The American couple in front of her were breathing loudly and saying: You know you’re in Asia when you smell that, don’t you? Don’t that smell like Asia, Pat? Don’t it just?

Dari mana, missus?

The official, strapped tightly into his brown uniform, leant over the pages of her passport: Where you from?

Walking out of arrivals and into a crowd of men muttering transport, transport, she tried to look as if she knew what she was doing, sorried and no-thank-youed through them, then was hustled towards a blue taxi by a man with fake leather shoes at least three sizes too big for him. His heels flapped as he ushered her into the cab.

At first they drove through a low, moving dimness, and Diana tried not to think about where the driver might be taking her. She repeated the hotel’s name, the street, over and over, but he only smiled, nodded. Crumbling walls to either side of the highway sprouted lean-tos and rubbish heaps. Then they were turning onto a main road, punctuated by repairs, abandoned tractors and diggers. She breathed, leant back in her seat. Men slept scattered on the ground among the work vehicles, t-shirts wound around their faces, or lay stretched out on the concrete between the orange warning cones as the traffic whipped by on either side.
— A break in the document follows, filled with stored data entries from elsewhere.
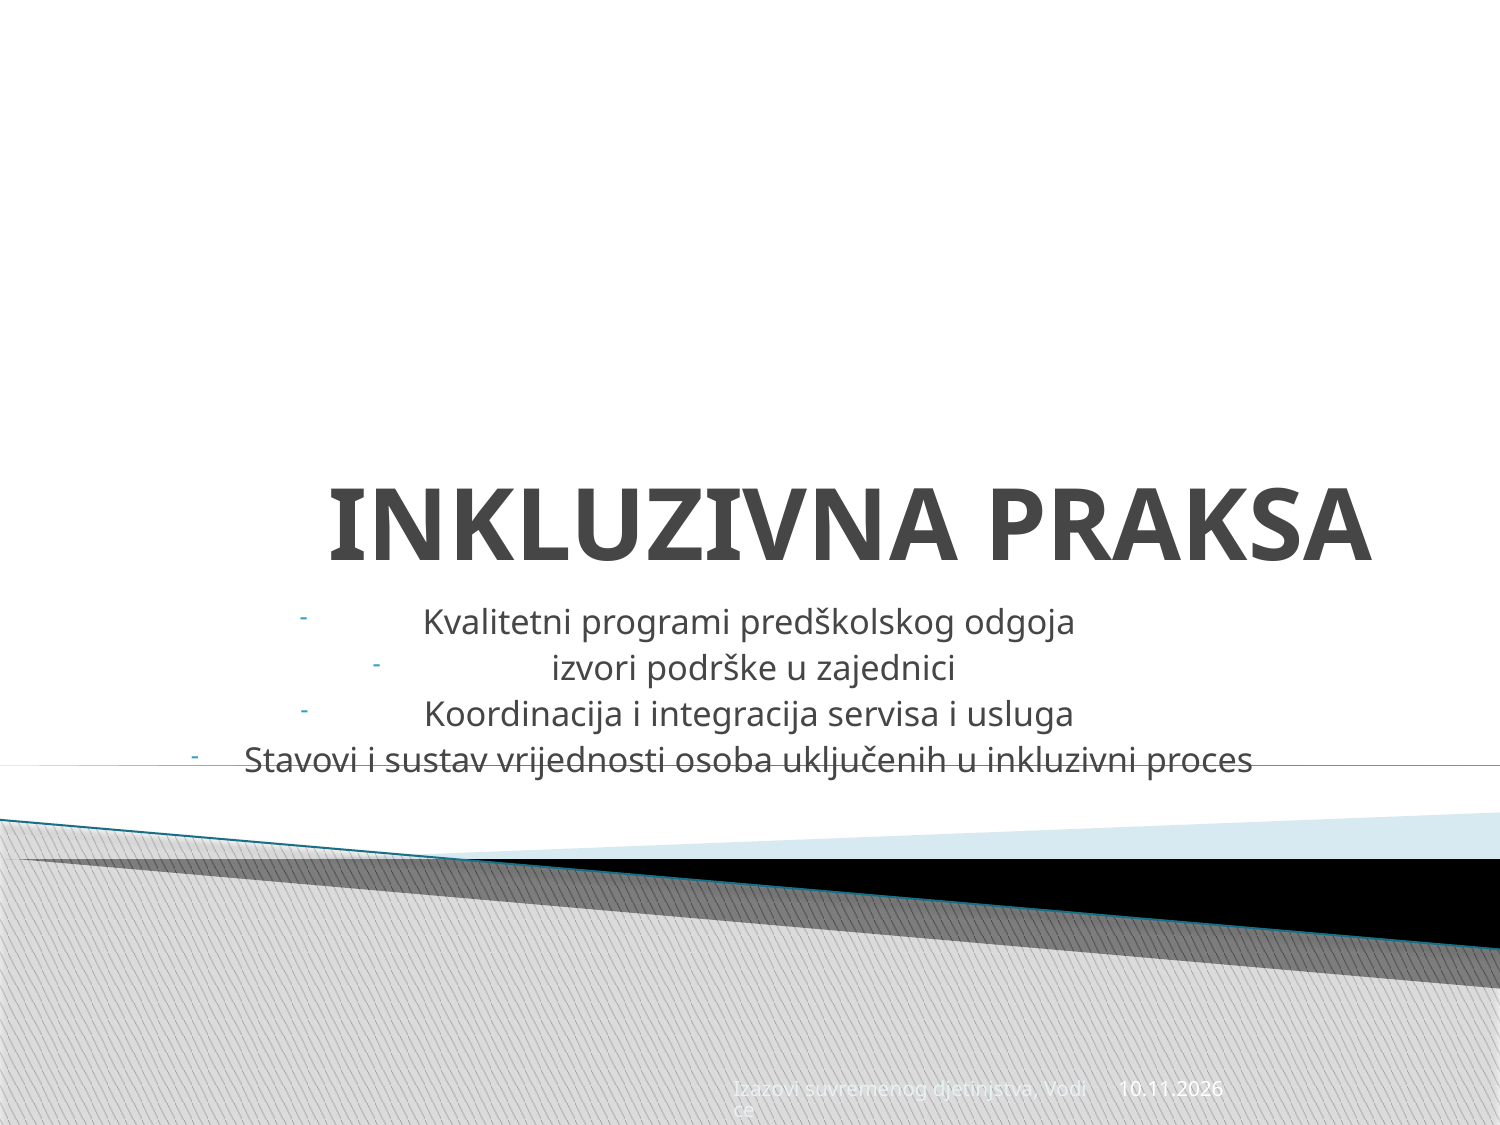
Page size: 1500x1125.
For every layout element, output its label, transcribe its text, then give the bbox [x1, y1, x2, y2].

subtitle Kvalitetni programi predškolskog odgoja izvori podrške u zajednici Koordinacija i integracija servisa i usluga Stavovi i sustav vrijednosti osoba uključenih u inkluzivni proces [112, 592, 1388, 790]
footer Izazovi suvremenog djetinjstva, Vodice [718, 1051, 1105, 1112]
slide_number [1105, 1051, 1419, 1112]
title INKLUZIVNA PRAKSA [112, 287, 1388, 588]
picture [5, 859, 1500, 989]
They passed through a tollbooth. At the very edge of the highway motorbikes clustered around shacks selling food under bare fluorescent bulbs. The road rose up from the thick darkness on stilts, spinning her out over canals and shadowed streets, and she had a glimpse of the city lights rolling all the way to the horizon, a spread of sparks and streams and large areas of blackness strewn with the weak blink of generators. Jakarta.

Petra’s city.


Out there, somewhere, were Petra and her brothers, the brothers Diana had never met. Petra had talked about them constantly, though, Isaak and the half-brother Paul. Thin voices on Petra’s phone, names flashing across its screen; scrawling handwriting on an envelope still to be opened; the photograph on the fridge door that Diana had stared at so many times in Petra’s Melbourne apartment: the three of them as children in traditional Javanese dress, posing in front of a silver car on a fading afternoon. Isaak, maybe ten years old, maybe eleven, one hand resting with a posed casualness on the pommel of the pretend ceremonial sword stuck in the sash of his sarong. His other arm clamped around the youngest’s shoulders: chubby Paul, so white next to his half-siblings that his features had nearly disappeared over time.
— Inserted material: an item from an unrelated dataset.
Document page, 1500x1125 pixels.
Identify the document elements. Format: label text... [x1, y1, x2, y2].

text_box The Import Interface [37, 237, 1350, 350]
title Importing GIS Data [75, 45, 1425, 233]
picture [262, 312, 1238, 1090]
Next to them in the photograph, a grown-up, an Indonesian woman. Staring down the barrel of the lens and into the future. Petra, young and fierce, holding on to the woman’s arm, keeping her in the frame.

Six years, since Diana had seen Petra Jordan.

She sat with the window of the taxi wound down. Each tollbooth brought them into higher buildings, stronger lights, more traffic, until they were part of a metal herd crawling through an illuminated world — Starbucks, BreadTalk, J-Lo, Dunkin’ Donuts, Carrefour, Zara, Hero.

They came to the centre of the tangle, where a line of cars was backed up a ramp. Men with shrilling, shrieking whistles clamped between their teeth were anchored across the mess, directing traffic inch by clamouring inch. Motorbikes pressed against bumper bars. On the back of the scooter next to Diana’s window a woman in a blue Muslim bonnet sat sidesaddle, reading a magazine. Two children were wedged in between her and the man steering, the toddler asleep with his mouth open as the whistles blew in his ear.

On that first night she woke in the half-light to a wail. Surrounded by unfamiliar things. Yes, a hotel. The sound went on and on, urgent, rising in pitch, distorting. Dropping to sudden silence. It broke out again, was picked up by a second voice, echoed, deeper and with more distortion, then a third, closer, higher, and within seconds there were hundreds of them. They howled across the night, a wordless song, grating and sweet. Painful. The bedside clock blinked at her. 4.38 a.m.

She lay, staring at the latticework of shadows on the ceiling, listening to her first call to prayer. In her mind a flood of men and women swirled up tiled stairs. She must have fallen asleep at some point, because she woke again to bright white walls and the sound of traffic, tiny, muted whistles, the mousy protest of brakes and horns.